Most race conditions can be addressed by a synchronization mechanism, and in most distributed systems it is your database that supports atomic condition checks / transactions. It is the arbiter of who wins.
Atomic mutations
Unlike state in a single process, in distributed systems you rarely can make mutations in two systems atomically, e.g. marking a purchase order as placed in the database and sending a confirmation email is not atomic. You might successfully mutate first system, but fail on the second one.
If your storage system supports Change Data Capture, like DynamoDB, only place the purchase order, and in the background listen to committed changes and send the email there. This assumes that sending the email is idempotent.
Without CDC, update the order row and atomically insert another row representing an intention to send the email. In the background poll “intention rows” and send the email. Usually this is done in conjunction with a queuing system, so typically the intention is to enqueue a msg.
Availability
A single process can rarely overwhelm itself. In a distributed system, one service can take another down by sending too many requests. A service must protect itself by throttling incoming requests, and you sometimes should protect others by throttling outgoing requests, see adaptive client-side throttling by @MarcJBrooker.
Unlike functions in the same process, different services have different availability SLOs. In the code path of your API, don’t call another API that didn’t promise availability as high as you promised in your API. Same with latency. Try to move such calls out, to background jobs.
With a single process, if it crashes there isn’t much you can do, so why bother. In a distributed system your service should survive when a single process/machine fails, and try to fail gracefully if your dependency service is hard-down.

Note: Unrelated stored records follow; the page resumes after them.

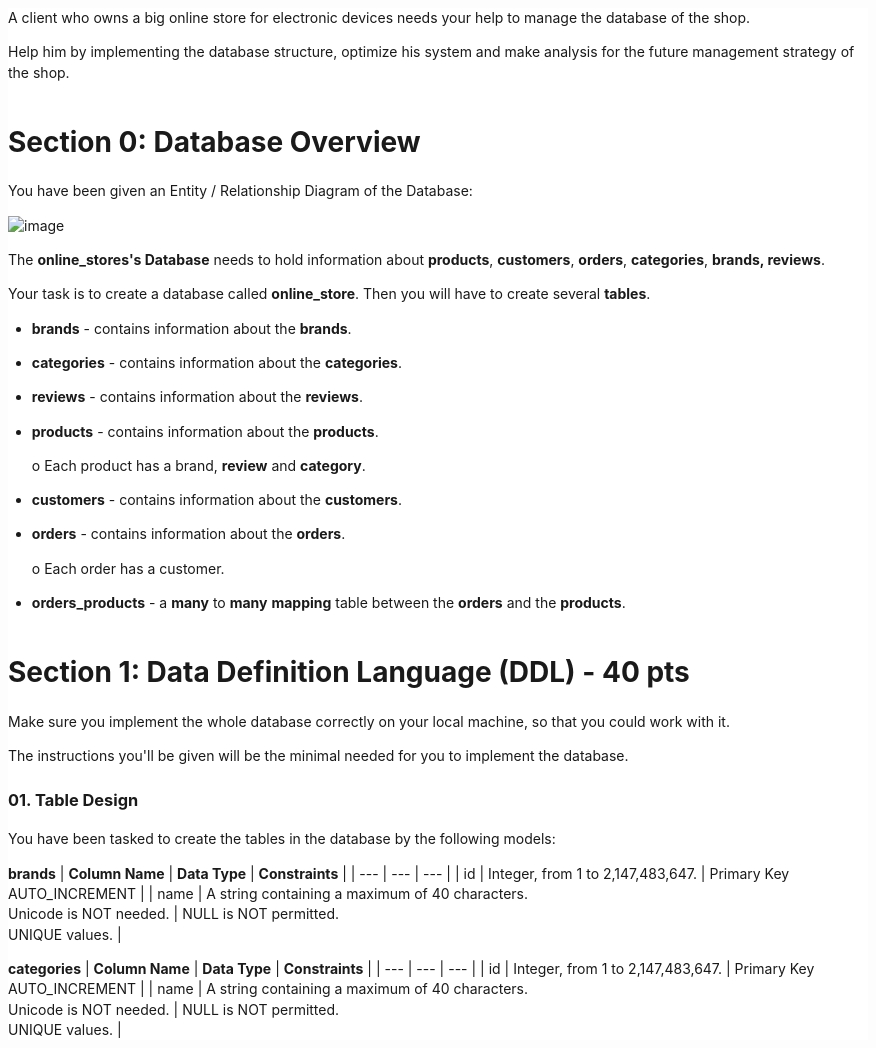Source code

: A client who owns a big online store for electronic devices needs your help to manage the database of the shop.

Help him by implementing the database structure, optimize his system and make analysis for the future management strategy of the shop.

# Section 0: Database Overview

You have been given an Entity / Relationship Diagram of the Database:

![image](https://user-images.githubusercontent.com/87463484/161594789-363bca26-8193-484f-b0c9-54cb43387647.png)

The **online_stores's Database** needs to hold information about **products**, **customers**, **orders**, **categories**, **brands, reviews**.

Your task is to create a database called **online_store**. Then you will have to create several **tables**.

- **brands** - contains information about the **brands**.
- **categories** - contains information about the **categories**.
- **reviews** - contains information about the **reviews**.
- **products** - contains information about the **products**.

  o Each product has a brand, **review** and **category**.

- **customers** - contains information about the **customers**.
- **orders** - contains information about the **orders**.

  o Each order has a customer.

- **orders_products** - a **many** to **many** **mapping** table between the **orders** and the **products**.

# Section 1: Data Definition Language (DDL) - 40 pts

Make sure you implement the whole database correctly on your local machine, so that you could work with it.

The instructions you'll be given will be the minimal needed for you to implement the database.

### 01. Table Design

You have been tasked to create the tables in the database by the following models:

**brands**
| **Column Name** | **Data Type** | **Constraints** |
| --- | --- | --- |
| id	 | Integer, from 1 to 2,147,483,647.                                           |	Primary Key <br> AUTO_INCREMENT            |
| name | A string containing a maximum of 40 characters. <br> Unicode is NOT needed. |	NULL is NOT permitted. <br> UNIQUE values. |

**categories**
| **Column Name** | **Data Type** | **Constraints** |
| --- | --- | --- |
| id	 | Integer, from 1 to 2,147,483,647.                                           |	Primary Key <br> AUTO_INCREMENT            |
| name | A string containing a maximum of 40 characters. <br> Unicode is NOT needed. |	NULL is NOT permitted. <br> UNIQUE values. |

When one process fails, the system should somehow notice that (failed health checks, expired leases, explicit acknowledgements of completed work) and redistribute the work among survivors. In particular, you don’t have to maintain multiple exact copies of a state in a single process. In a stateful service, high availability can be achieved by maintaining multiple replicas of the same state.
State replicas should live in different availability zones which fail independently. Some keep copies even in geographically distant locations to survive natural disasters, for business continuity. State replication, especially synchronous / strongly consistent, is hard to get right. The good news is you rarely have to implement this yourself because your distributed database takes care of that.
Unlike a single process, deployments in a distributed system aren’t atomic. Backward incompatible changes require a multiple deployments, e.g. 1) update service1 to accept both old & new protocols 2) update service2 to use the new protocol 3) remove old code from service1.
Security
Different parts of the same process trust each other. A distributed system should minimize the impact when one node is compromised: each node may have to verify each incoming call/connection via authentication, authorization, transport encryption and/or input validation.
You might want to extract security sensitive parts of your application, e.g. payments, into a separate highly secure environment, e.g. Nitro Enclaves. When a monolith is compromised, ALL of its parts are compromised at once.
Testing
Testing a distributed system is harder. It may require multiple machines and/or more time. If your dependency service in a cloud doesn’t provide local emulators, you may have to create resources in your cloud provider, and forget to cleanup.
It might be infeasible to run integration tests locally or before merging a change. This increases the feedback loop interval, which makes engineers less happy.
Conclusion
While distribute systems have higher scale, availability, latency/throughput, and security, there are MUCH more complex. Making a system more distributed is a large investment and you must have a crisp understanding of what you are trying to achieve, i.e. the ROI.